Lower-income families expend a greater share of their income on necessities, have smaller financial cushions and may have less ability to switch to lower-priced alternatives, she said.

US personal consumption expenditures (PCE), the Fed’s preferred inflation measure, surged 6.4 per cent in February 2021, the Commerce Department reported last week. The index is well above the Federal Reserve’s 2 per cent target on inflation.

The core PCE, which excludes the volatile food and energy prices, was up 5.4 per cent in February from the same period in 2021, marking the biggest jump in nearly four decades.

Despite downside risks posed by geopolitical events, including the Russia-Ukraine conflict, the US economy entered this period of uncertainty “with considerable momentum in demand and a strong labour market,” Brainard added.

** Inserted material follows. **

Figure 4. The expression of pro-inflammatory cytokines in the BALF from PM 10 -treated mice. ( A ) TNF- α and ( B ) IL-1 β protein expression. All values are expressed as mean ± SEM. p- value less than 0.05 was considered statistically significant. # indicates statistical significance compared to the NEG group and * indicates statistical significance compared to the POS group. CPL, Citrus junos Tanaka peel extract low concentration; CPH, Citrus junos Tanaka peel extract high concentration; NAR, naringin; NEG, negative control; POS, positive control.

As of the March labour report, payroll employment has increased at a pace of 600,000 jobs per month over the past six months, and the unemployment rate has fallen by a percentage point, she said. Latest data from the Labor Department showed that the unemployment rate in March dropped by 0.2 percentage point to 3.6 per cent, just slightly above the pre-pandemic level of 3.5 per cent.

At its policy meeting, the Fed raised its benchmark interest rate by a quarter percentage point to a range of 0.2 to 0.5 per cent from near zero, marking its first rate hike since 2018 and a major step in exiting from the ultra-loose monetary policy enacted at the start of the pandemic.